When she cut her 2014 record, This Is Home (Reuben Records), Boston–based Black wrote a song called “Alabama” to honor her late grandfather, for whom her label is named. While the bulk of the record was recorded in Nashville, she intended to cut “Alabama” in her grandfather’s hometown and booked a day at FAME Studios. She was pleased with the Nashville version, took a “rain check on FAME and later recorded a four song EP of mostly covers there in one day.”

Given that Black’s favorite singer is Mavis Staples and that she had great regional response in New England to her Muscle Shoals tour with Sarah Borges, Black conveyed to me last fall that she just had to do a whole album in Muscle Shoals with her guitarist, Will Kimbrough, who played prominently on This Is Home, and reunite with the legendary keyboardist Spooner Oldham and producer Lex Price, who helmed the EP. She also added original Muscle Shoals horn player Charles Rose for horn arrangements and the much in-demand McCrary Sisters for background vocals.

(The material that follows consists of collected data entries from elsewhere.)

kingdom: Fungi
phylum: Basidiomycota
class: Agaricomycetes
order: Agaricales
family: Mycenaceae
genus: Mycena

The result is a full-length version of The Muscle Shoals Sessions, a record that includes the four songs from the EP as well as eight more. She does Muscle Shoals proud, completely unintimidated in covering the Sam Cooke classic “Bring It on Home To Me,” the gospel, McCrary Sisters- backed “You Gotta Move,” and perhaps the most riveting cover, Mel & Tim’s 1972 hit, “Starting All Over Again.” Black also nods to Bob Dylan’s “Gotta Serve Somebody,” which he had also recorded at FAME.

Her three originals stand out even more, maybe just because we are unfamiliar with them but rest assured that Black is no pretender. Her own convincing soul groove is clearly in evidence on “Please Don’t Give Up on Me,” “Woman on Fire” and the alluring “Get to Me.” Black is a tireless tourer. She has recruited a six-piece Muscle Shoals Revue to tour behind the record. Catch her live this summer if you can for a full dose of soul music.